Arthur Laffer, of the Laffer Curve, writes in the Wall Street Journal of “Tax Hikes and the 2011 Economic Collapse.”

It’s sobering, somber reading:

Today’s corporate profits reflect an income shift into 2010. These profits will tumble next year, preceded most likely by the stock market….

People can change the volume, the location and the composition of their income, and they can do so in response to changes in government policies.

It shouldn’t surprise anyone that the nine states without an income tax are growing far faster and attracting more people than are the nine states with the highest income tax rates. People and businesses change the location of income based on incentives….

On or about Jan. 1, 2011, federal, state and local tax rates are scheduled to rise quite sharply. President George W. Bush’s tax cuts expire on that date, meaning that the highest federal personal income tax rate will go 39.6% from 35%, the highest federal dividend tax rate pops up to 39.6% from 15%, the capital gains tax rate to 20% from 15%, and the estate tax rate to 55% from zero. Lots and lots of other changes will also occur as a result of the sunset provision in the Bush tax cuts.

Tax rates have been and will be raised on income earned from off-shore investments. Payroll taxes are already scheduled to rise in 2013 and the Alternative Minimum Tax (AMT) will be digging deeper and deeper into middle-income taxpayers. And there’s always the celebrated tax increase on Cadillac health care plans. State and local tax rates are also going up in 2011 as they did in 2010. Tax rate increases next year are everywhere.

Now, if people know tax rates will be higher next year than they are this year, what will those people do this year? They will shift production and income out of next year into this year to the extent possible. As a result, income this year has already been inflated above where it otherwise should be and next year, 2011, income will be lower than it otherwise should be.

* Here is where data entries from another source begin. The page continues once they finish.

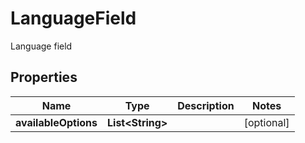 

# LanguageField

Language field

## Properties

| Name | Type | Description | Notes |
|------------ | ------------- | ------------- | -------------|
|**availableOptions** | **List&lt;String&gt;** |  |  [optional] |



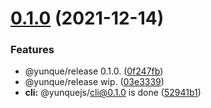 # [0.1.0](https://github.com/yunquejs/yunque/compare/0.1.6...0.1.0) (2021-12-14)


### Features

* @yunque/release 0.1.0. ([0f247fb](https://github.com/yunquejs/yunque/commit/0f247fbf7ba21591297985b54fe430f79755cc29))
* @yunque/release wip. ([03e3339](https://github.com/yunquejs/yunque/commit/03e333969ad17070740497a48e727a0ea92197f9))
* **cli:** @yunquejs/cli@0.1.0 is done ([52941b1](https://github.com/yunquejs/yunque/commit/52941b18437e27c8114a7f5fd41d622e97687a54))



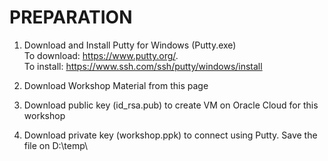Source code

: # PREPARATION

1. Download and Install Putty for Windows (Putty.exe) </br>
To download: https://www.putty.org/. </br>
To install: https://www.ssh.com/ssh/putty/windows/install

2. Download Workshop Material from this page
3. Download public key (id_rsa.pub) to create VM on Oracle Cloud for this workshop
4. Download private key (workshop.ppk) to connect using Putty. Save the file on D:\temp\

Also, the prospect of rising prices, higher interest rates and more regulations next year will further entice demand and supply to be shifted from 2011 into 2010. In my view, this shift of income and demand is a major reason that the economy in 2010 has appeared as strong as it has. When we pass the tax boundary of Jan. 1, 2011, my best guess is that the train goes off the tracks and we get our worst nightmare of a severe “double dip” recession….

The result will be a crash in tax receipts once the surge is past. If you thought deficits and unemployment have been bad lately, you ain’t seen nothing yet.

Worse still, of course, even those who mistakenly believe that government should spend its way out of a second recession will find no money left to spend.